— Exercise requirements —
Copy from the first line below down to and including the line with "book: none [355,544,455,624]". Skip the pictures.

— Records supplied —
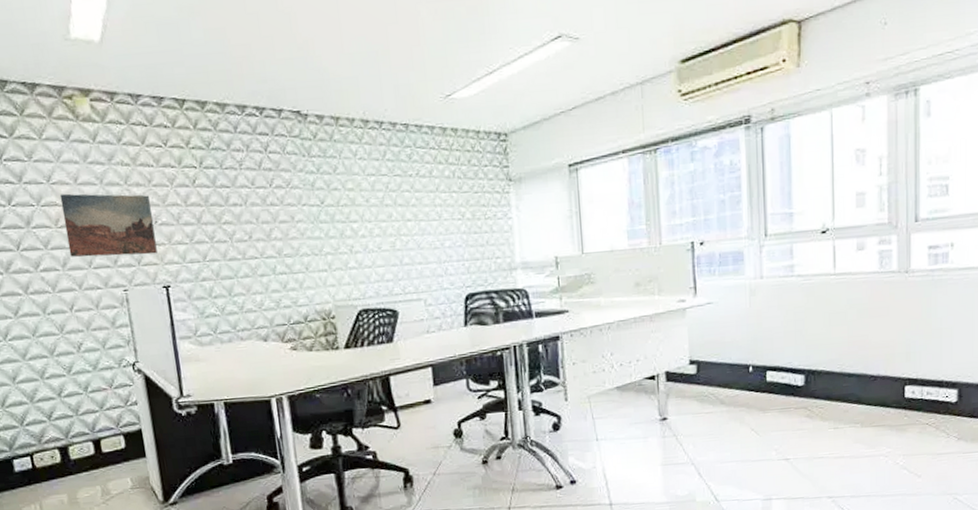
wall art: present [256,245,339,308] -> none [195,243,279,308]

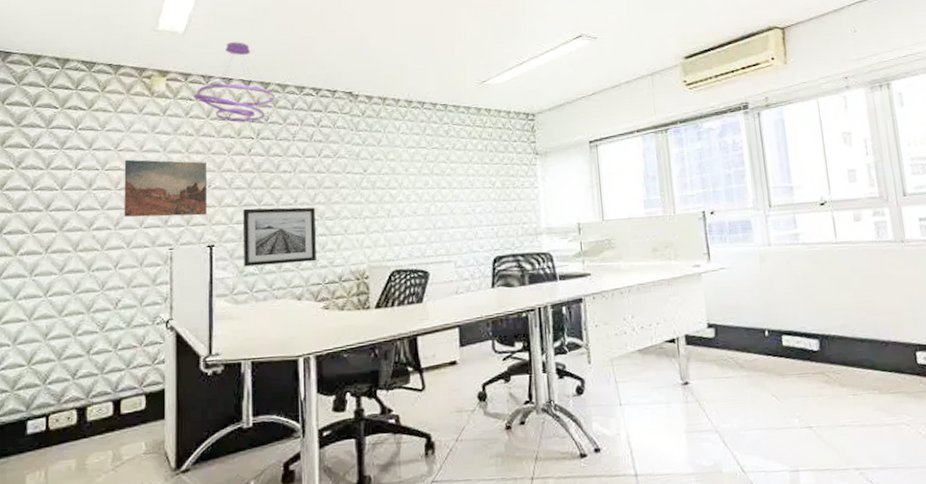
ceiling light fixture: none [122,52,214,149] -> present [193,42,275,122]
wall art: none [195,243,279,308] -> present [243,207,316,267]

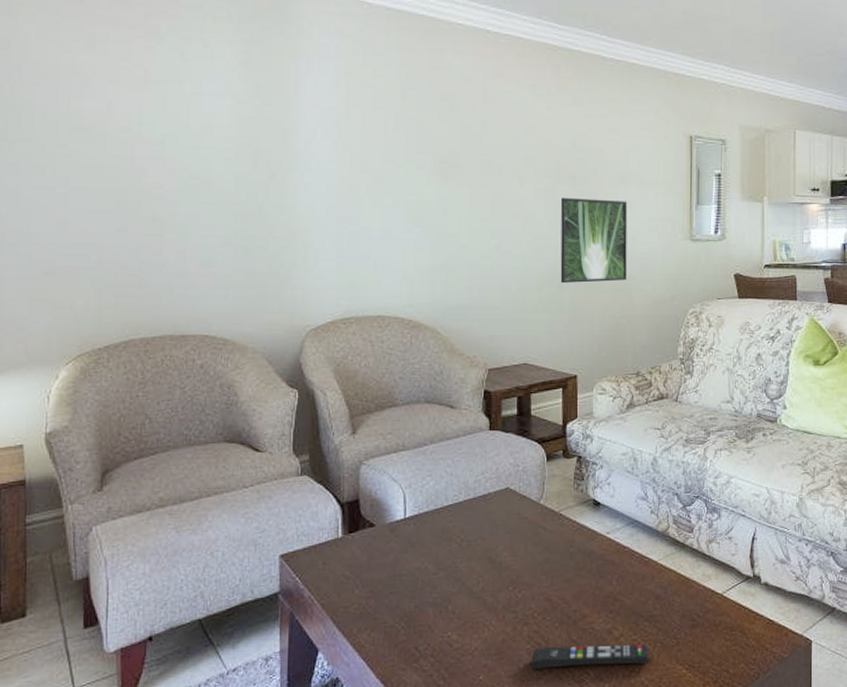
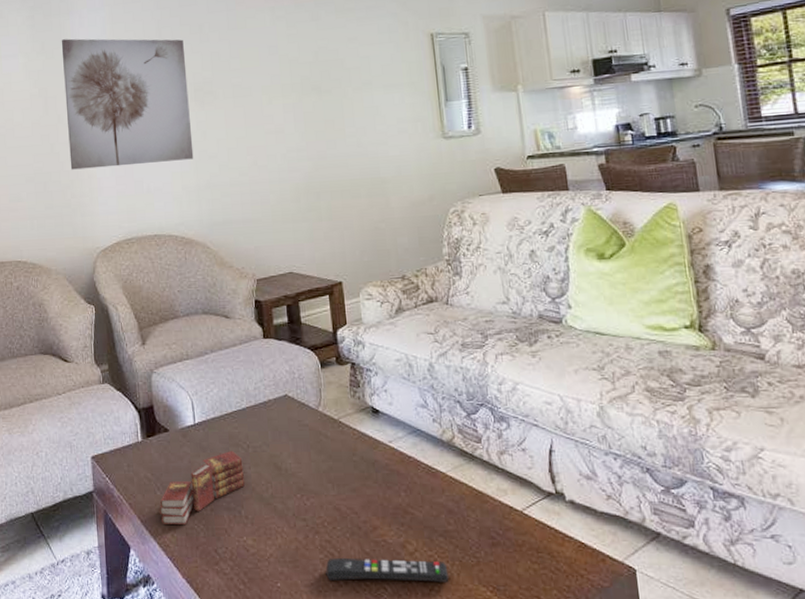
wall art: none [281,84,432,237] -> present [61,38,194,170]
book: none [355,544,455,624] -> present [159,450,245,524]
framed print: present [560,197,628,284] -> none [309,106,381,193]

— Result of the exercise —
wall art: present [256,245,339,308] -> none [195,243,279,308]

ceiling light fixture: none [122,52,214,149] -> present [193,42,275,122]
wall art: none [195,243,279,308] -> present [243,207,316,267]

wall art: none [281,84,432,237] -> present [61,38,194,170]
book: none [355,544,455,624] -> present [159,450,245,524]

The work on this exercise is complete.